== Segment start ==

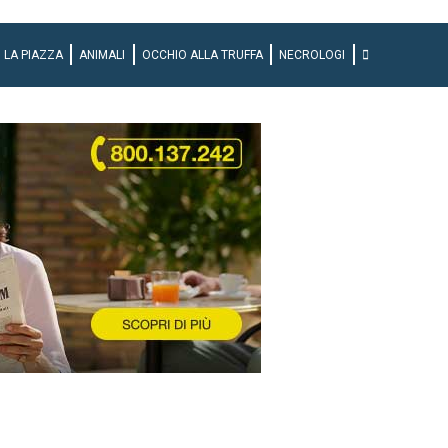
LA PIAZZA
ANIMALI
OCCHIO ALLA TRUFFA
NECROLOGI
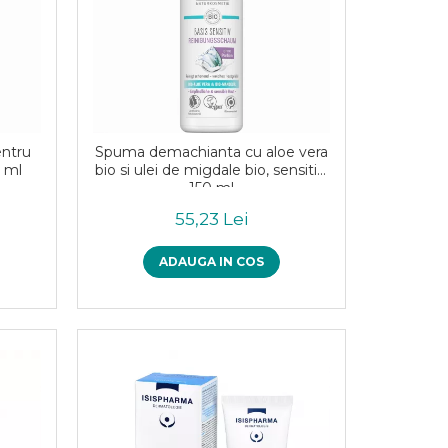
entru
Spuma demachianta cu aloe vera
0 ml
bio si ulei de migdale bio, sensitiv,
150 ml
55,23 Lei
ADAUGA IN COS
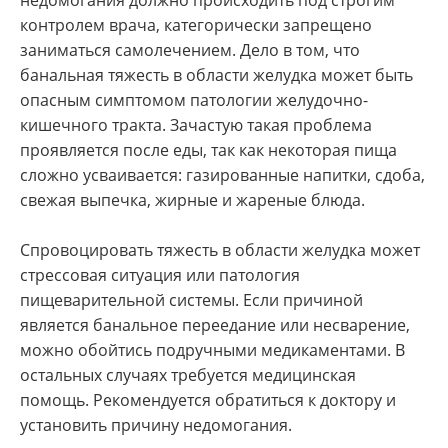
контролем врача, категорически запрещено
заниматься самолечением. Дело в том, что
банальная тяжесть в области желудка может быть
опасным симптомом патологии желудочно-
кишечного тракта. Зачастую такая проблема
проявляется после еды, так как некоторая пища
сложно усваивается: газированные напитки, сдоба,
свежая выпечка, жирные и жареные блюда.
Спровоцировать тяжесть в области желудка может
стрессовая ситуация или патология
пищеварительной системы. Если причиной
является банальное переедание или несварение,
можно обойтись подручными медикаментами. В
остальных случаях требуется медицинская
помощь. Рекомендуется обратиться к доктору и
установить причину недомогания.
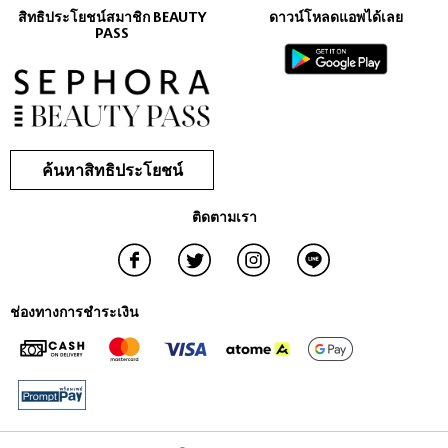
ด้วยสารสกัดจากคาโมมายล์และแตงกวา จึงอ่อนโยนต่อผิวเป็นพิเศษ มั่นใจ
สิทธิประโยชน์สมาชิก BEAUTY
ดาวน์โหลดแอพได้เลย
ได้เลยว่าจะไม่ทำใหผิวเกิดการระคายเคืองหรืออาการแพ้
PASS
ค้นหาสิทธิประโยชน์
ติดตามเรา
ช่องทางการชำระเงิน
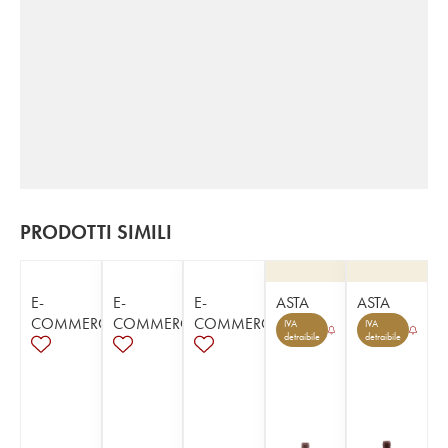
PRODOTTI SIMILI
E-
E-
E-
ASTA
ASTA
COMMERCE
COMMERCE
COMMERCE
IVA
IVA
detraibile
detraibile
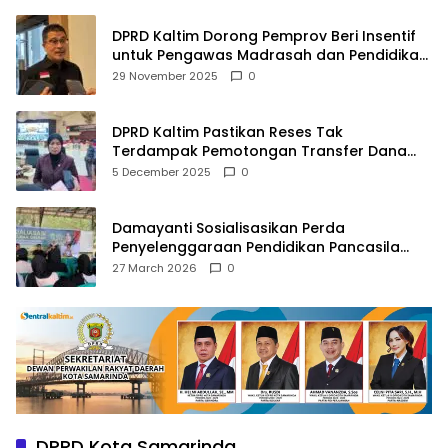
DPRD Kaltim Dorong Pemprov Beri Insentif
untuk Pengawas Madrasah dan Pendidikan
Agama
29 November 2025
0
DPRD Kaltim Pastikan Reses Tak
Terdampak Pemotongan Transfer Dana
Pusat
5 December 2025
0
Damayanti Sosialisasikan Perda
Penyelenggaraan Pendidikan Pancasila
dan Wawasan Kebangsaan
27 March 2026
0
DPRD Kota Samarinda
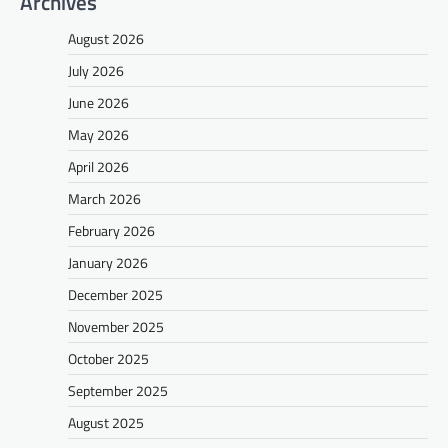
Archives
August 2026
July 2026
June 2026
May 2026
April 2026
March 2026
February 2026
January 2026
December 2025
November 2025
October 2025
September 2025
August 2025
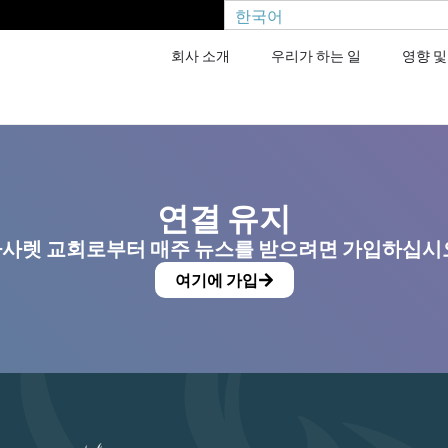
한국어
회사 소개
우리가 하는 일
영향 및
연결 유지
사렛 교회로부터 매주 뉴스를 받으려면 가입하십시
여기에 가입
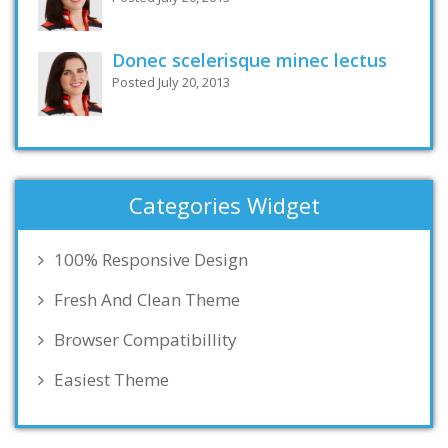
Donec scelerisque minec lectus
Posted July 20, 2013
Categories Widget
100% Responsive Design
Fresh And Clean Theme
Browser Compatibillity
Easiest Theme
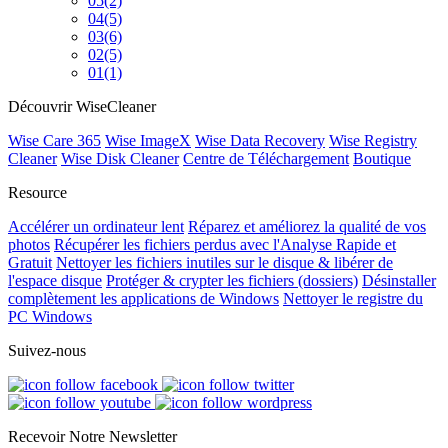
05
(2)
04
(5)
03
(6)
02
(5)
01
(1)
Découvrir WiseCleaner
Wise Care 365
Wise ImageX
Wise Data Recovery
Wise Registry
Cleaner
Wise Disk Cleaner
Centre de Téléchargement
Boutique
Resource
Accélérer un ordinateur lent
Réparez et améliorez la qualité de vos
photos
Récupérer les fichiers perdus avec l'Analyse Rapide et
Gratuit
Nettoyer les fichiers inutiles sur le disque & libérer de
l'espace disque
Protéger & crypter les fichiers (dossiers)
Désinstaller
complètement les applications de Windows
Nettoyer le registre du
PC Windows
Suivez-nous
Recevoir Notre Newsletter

== Segment end ==

* Work to complete
Copy the text of all the records above line for line, without the picture lines.

* Result below
LA PIAZZA
ANIMALI
OCCHIO ALLA TRUFFA
NECROLOGI
entru
Spuma demachianta cu aloe vera
0 ml
bio si ulei de migdale bio, sensitiv,
150 ml
55,23 Lei
ADAUGA IN COS
контролем врача, категорически запрещено
заниматься самолечением. Дело в том, что
банальная тяжесть в области желудка может быть
опасным симптомом патологии желудочно-
кишечного тракта. Зачастую такая проблема
проявляется после еды, так как некоторая пища
сложно усваивается: газированные напитки, сдоба,
свежая выпечка, жирные и жареные блюда.
Спровоцировать тяжесть в области желудка может
стрессовая ситуация или патология
пищеварительной системы. Если причиной
является банальное переедание или несварение,
можно обойтись подручными медикаментами. В
остальных случаях требуется медицинская
помощь. Рекомендуется обратиться к доктору и
установить причину недомогания.
ด้วยสารสกัดจากคาโมมายล์และแตงกวา จึงอ่อนโยนต่อผิวเป็นพิเศษ มั่นใจ
สิทธิประโยชน์สมาชิก BEAUTY
ดาวน์โหลดแอพได้เลย
ได้เลยว่าจะไม่ทำใหผิวเกิดการระคายเคืองหรืออาการแพ้
PASS
ค้นหาสิทธิประโยชน์
ติดตามเรา
ช่องทางการชำระเงิน
PRODOTTI SIMILI
E-
E-
E-
ASTA
ASTA
COMMERCE
COMMERCE
COMMERCE
IVA
IVA
detraibile
detraibile
DPRD Kaltim Dorong Pemprov Beri Insentif
untuk Pengawas Madrasah dan Pendidikan
Agama
29 November 2025
0
DPRD Kaltim Pastikan Reses Tak
Terdampak Pemotongan Transfer Dana
Pusat
5 December 2025
0
Damayanti Sosialisasikan Perda
Penyelenggaraan Pendidikan Pancasila
dan Wawasan Kebangsaan
27 March 2026
0
DPRD Kota Samarinda
Archives
August 2026
July 2026
June 2026
May 2026
April 2026
March 2026
February 2026
January 2026
December 2025
November 2025
October 2025
September 2025
August 2025
한국어
회사 소개
우리가 하는 일
영향 및
연결 유지
사렛 교회로부터 매주 뉴스를 받으려면 가입하십시
여기에 가입
Donec scelerisque minec lectus
Posted July 20, 2013
Categories Widget
100% Responsive Design
Fresh And Clean Theme
Browser Compatibillity
Easiest Theme
05
(2)
04
(5)
03
(6)
02
(5)
01
(1)
Découvrir WiseCleaner
Wise Care 365
Wise ImageX
Wise Data Recovery
Wise Registry
Cleaner
Wise Disk Cleaner
Centre de Téléchargement
Boutique
Resource
Accélérer un ordinateur lent
Réparez et améliorez la qualité de vos
photos
Récupérer les fichiers perdus avec l'Analyse Rapide et
Gratuit
Nettoyer les fichiers inutiles sur le disque & libérer de
l'espace disque
Protéger & crypter les fichiers (dossiers)
Désinstaller
complètement les applications de Windows
Nettoyer le registre du
PC Windows
Suivez-nous
Recevoir Notre Newsletter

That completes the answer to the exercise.